Louisa watched, stunned, as William held the vowel he’d taken from the breast pocket of his coat, after having just listened to him string more words together at one time than all the other times he’d spoken to her combined. And with a surprising bit of theatrical bravado that was completely out of character for him, he held up the vowel and tore it in half and then in half again and again until there were only small squares of paper left. And then he knelt before her on one knee and held the squares of paper out to her in offering, looking for all the world as if he were about to propose in earnest.
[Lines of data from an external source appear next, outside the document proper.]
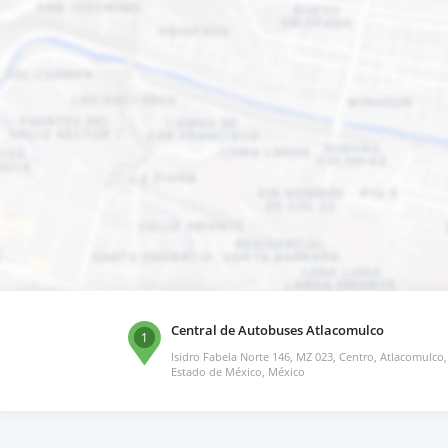
Central de Autobuses Atlacomulco
1
Isidro Fabela Norte 146, MZ 023, Centro, Atlacomulco,
Estado de México, México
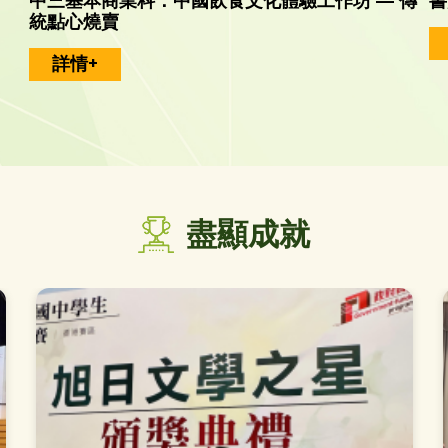
中三基本商業科：中國飲食文化體驗工作坊 — 傳
書
統點心燒賣
詳情+
盡顯成就
中取得卓越成績！
202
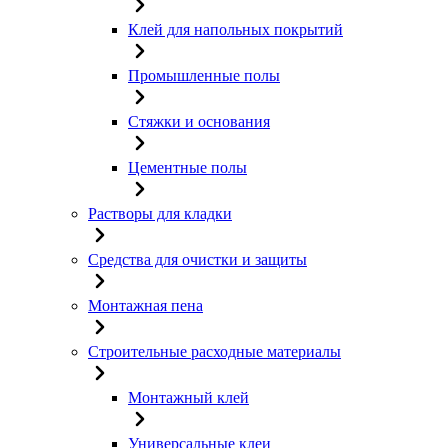
Клей для напольных покрытий
Промышленные полы
Стяжки и основания
Цементные полы
Растворы для кладки
Средства для очистки и защиты
Монтажная пена
Строительные расходные материалы
Монтажный клей
Универсальные клеи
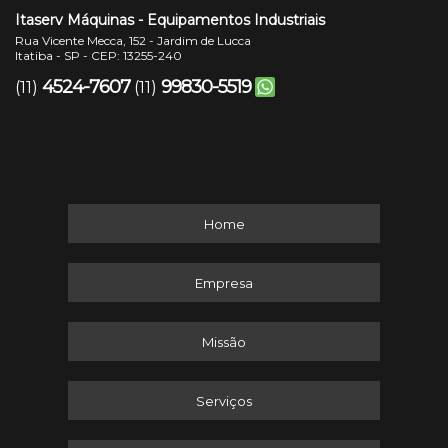
Itaserv Máquinas - Equipamentos Industriais
Rua Vicente Mecca, 152 - Jardim de Lucca
Itatiba - SP - CEP: 13255-240
4524-7607
99830-5519
(11)
(11)
Home
Empresa
Missão
Serviços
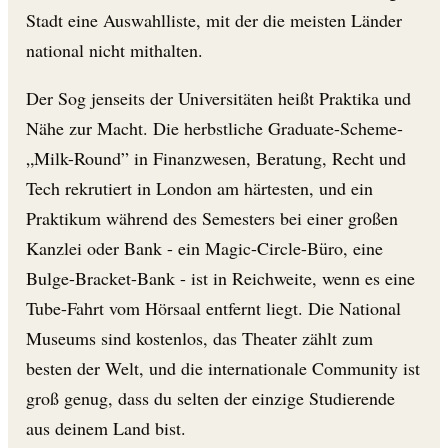
Stadt eine Auswahlliste, mit der die meisten Länder
national nicht mithalten.
Der Sog jenseits der Universitäten heißt Praktika und
Nähe zur Macht. Die herbstliche Graduate-Scheme-
„Milk-Round” in Finanzwesen, Beratung, Recht und
Tech rekrutiert in London am härtesten, und ein
Praktikum während des Semesters bei einer großen
Kanzlei oder Bank - ein Magic-Circle-Büro, eine
Bulge-Bracket-Bank - ist in Reichweite, wenn es eine
Tube-Fahrt vom Hörsaal entfernt liegt. Die National
Museums sind kostenlos, das Theater zählt zum
besten der Welt, und die internationale Community ist
groß genug, dass du selten der einzige Studierende
aus deinem Land bist.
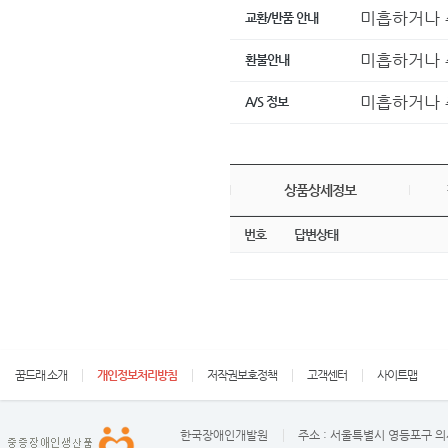
미흡하거나 
교환/반품 안내
미흡하거나 
환불안내
미흡하거나 
A/S 정보
상품상세정보
번호
답변상태
꿈드래 소개
개인정보처리방침
저작권보호정책
고객센터
사이트맵
한국장애인개발원
주소 :
서울특별시 영등포구 의사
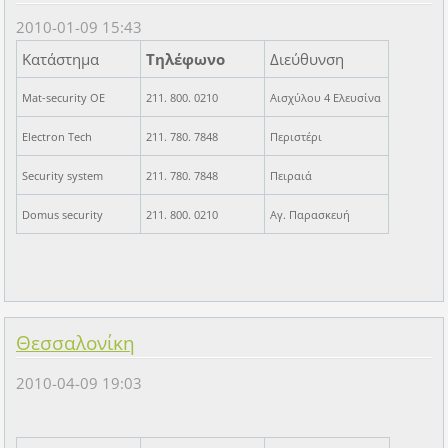
2010-01-09 15:43
Κατάστημα
Τηλέφωνο
Διεύθυνση
Mat-security OE
211. 800. 0210
Αισχύλου 4 Ελευσίνα
Electron Tech
211. 780. 7848
Περιστέρι
Security system
211. 780. 7848
Πειραιά
Domus security
211. 800. 0210
Αγ. Παρασκευή
Θεσσαλονίκη
2010-04-09 19:03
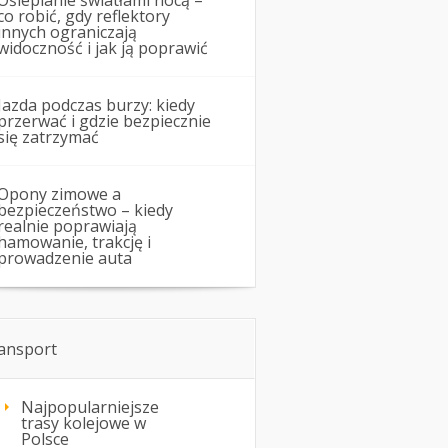
Oślepianie światłami nocą –
co robić, gdy reflektory
innych ograniczają
widoczność i jak ją poprawić
Jazda podczas burzy: kiedy
przerwać i gdzie bezpiecznie
się zatrzymać
Opony zimowe a
bezpieczeństwo – kiedy
realnie poprawiają
hamowanie, trakcję i
prowadzenie auta
ansport
Najpopularniejsze
trasy kolejowe w
Polsce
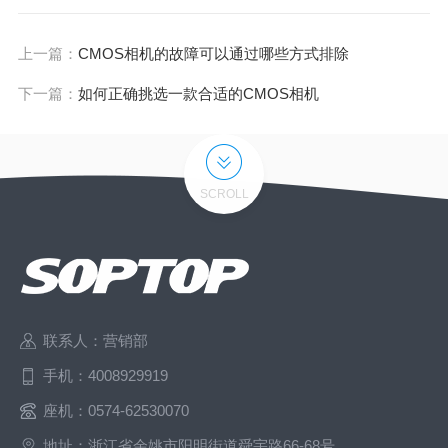
上一篇：
CMOS相机的故障可以通过哪些方式排除
下一篇：
如何正确挑选一款合适的CMOS相机
SCROLL
联系人：营销部
手机：4008929919
座机：0574-62530070
地址：浙江省余姚市阳明街道舜宇路66-68号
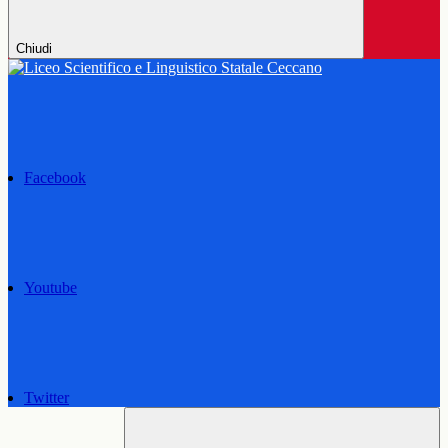
Chiudi
Facebook
Youtube
Twitter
How ironic that his romantic gesture was intended to end their betrothal.

“I shall leave at first light for London to inform your father and mother of the change of plans and to offer my deepest apologies. I am to blame, and I will do everything in my power to make things right for you,” he said. He looked at her with heartbreaking tenderness before dropping his gaze. “I will take my leave of you now, unless you would like my escort back to the house.”